TASK PROMPT => Say how many lines in the listing below contain the word "biggest". Give the number alone.

RECORDS PROVIDED =>
----
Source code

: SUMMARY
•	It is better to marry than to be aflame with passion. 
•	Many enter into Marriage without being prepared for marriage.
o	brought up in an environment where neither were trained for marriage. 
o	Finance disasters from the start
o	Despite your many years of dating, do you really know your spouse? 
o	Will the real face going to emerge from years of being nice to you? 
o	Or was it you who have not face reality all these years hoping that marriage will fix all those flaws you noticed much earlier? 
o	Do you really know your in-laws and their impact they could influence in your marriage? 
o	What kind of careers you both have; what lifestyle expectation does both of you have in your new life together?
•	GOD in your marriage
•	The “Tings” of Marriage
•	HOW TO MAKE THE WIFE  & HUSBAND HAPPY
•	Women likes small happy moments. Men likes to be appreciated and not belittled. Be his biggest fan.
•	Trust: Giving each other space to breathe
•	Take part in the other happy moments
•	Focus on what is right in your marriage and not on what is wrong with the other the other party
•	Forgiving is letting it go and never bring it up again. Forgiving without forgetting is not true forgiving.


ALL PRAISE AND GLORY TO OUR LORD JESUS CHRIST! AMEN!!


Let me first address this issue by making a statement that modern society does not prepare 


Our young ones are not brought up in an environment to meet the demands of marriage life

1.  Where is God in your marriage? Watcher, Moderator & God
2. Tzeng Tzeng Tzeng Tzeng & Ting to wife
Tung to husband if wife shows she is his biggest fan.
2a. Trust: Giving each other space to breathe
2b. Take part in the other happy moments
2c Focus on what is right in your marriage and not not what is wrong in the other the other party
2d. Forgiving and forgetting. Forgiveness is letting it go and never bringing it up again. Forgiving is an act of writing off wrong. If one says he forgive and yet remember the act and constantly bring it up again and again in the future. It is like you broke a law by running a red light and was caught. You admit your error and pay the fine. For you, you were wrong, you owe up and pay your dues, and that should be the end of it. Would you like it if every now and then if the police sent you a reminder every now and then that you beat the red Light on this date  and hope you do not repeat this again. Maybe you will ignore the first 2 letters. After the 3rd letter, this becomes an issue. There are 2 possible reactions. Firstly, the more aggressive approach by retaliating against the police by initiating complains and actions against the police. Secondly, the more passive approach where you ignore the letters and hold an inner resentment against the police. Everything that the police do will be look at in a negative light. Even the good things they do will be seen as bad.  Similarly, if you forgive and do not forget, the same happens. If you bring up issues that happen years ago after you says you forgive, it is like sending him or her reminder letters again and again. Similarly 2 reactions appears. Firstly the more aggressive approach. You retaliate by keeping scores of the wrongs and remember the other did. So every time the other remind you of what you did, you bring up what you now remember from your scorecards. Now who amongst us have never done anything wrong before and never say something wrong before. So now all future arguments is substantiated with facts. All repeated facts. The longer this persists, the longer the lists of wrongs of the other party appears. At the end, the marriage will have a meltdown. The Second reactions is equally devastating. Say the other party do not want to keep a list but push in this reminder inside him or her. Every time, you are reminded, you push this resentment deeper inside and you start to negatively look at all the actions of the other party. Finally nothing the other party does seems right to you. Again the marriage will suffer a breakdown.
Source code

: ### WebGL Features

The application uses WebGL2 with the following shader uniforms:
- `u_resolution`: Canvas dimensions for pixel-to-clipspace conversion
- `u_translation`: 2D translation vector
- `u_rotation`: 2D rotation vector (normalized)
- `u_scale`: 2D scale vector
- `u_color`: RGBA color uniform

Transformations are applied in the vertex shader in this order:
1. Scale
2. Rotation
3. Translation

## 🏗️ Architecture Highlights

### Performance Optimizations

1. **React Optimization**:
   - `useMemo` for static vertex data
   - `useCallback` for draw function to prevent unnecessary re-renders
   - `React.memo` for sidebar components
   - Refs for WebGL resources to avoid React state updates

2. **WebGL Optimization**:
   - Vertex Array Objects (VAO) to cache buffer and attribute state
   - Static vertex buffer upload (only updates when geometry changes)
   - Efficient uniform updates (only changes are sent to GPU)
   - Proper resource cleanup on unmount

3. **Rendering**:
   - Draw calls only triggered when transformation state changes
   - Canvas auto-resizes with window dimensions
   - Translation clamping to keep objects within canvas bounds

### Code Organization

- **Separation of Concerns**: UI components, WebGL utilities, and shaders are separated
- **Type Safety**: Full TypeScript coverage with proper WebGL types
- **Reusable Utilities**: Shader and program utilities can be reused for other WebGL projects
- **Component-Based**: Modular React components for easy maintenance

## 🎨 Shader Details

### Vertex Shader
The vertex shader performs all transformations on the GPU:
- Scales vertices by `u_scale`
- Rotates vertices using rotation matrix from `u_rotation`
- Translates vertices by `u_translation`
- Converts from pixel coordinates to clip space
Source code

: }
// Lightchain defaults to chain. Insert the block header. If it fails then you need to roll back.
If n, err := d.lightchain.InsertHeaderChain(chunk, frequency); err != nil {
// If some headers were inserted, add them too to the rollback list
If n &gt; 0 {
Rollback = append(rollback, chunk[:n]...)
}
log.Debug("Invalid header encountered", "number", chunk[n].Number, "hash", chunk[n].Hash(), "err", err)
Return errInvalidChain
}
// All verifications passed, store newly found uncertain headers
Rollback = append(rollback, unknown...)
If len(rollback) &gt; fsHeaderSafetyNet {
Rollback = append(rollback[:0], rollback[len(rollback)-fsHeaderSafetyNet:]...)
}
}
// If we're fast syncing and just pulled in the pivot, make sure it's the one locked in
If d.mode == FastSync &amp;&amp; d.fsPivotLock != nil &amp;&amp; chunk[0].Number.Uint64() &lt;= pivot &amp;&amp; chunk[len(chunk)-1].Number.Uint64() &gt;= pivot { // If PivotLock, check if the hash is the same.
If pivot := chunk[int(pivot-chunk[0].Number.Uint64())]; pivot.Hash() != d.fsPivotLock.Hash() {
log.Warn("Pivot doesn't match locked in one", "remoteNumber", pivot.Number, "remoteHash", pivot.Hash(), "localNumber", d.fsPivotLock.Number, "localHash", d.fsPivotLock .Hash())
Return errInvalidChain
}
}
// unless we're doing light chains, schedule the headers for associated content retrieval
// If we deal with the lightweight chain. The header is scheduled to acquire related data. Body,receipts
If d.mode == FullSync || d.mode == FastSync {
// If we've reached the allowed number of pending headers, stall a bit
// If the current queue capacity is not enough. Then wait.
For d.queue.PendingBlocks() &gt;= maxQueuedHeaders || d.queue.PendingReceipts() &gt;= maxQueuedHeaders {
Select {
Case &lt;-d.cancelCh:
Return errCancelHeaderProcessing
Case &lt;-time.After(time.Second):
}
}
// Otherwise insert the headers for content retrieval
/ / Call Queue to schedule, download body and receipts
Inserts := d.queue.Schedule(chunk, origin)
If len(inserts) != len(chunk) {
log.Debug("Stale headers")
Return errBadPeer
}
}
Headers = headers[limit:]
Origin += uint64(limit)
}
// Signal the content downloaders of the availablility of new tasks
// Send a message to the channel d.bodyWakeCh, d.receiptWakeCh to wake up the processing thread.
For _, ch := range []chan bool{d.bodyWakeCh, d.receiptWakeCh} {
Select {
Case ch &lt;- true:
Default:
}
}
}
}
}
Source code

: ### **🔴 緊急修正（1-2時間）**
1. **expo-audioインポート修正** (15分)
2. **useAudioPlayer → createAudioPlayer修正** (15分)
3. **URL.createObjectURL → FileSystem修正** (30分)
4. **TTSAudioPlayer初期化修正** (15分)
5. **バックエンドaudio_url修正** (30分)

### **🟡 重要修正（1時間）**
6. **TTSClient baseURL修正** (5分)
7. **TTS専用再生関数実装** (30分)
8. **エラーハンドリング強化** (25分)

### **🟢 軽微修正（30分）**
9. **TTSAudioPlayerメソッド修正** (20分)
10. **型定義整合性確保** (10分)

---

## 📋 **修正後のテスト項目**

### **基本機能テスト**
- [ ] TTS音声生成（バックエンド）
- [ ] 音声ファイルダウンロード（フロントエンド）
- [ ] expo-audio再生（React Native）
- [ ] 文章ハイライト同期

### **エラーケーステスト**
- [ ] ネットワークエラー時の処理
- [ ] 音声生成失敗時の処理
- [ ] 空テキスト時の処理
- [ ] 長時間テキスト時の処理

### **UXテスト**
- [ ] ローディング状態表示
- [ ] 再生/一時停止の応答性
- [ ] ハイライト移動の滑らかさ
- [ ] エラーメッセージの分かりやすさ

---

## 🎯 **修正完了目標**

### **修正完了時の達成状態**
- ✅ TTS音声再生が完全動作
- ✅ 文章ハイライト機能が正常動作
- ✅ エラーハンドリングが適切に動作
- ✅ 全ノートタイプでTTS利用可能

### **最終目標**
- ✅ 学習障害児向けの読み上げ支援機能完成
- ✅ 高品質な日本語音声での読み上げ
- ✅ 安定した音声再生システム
----
EXPECTED ANSWER => 2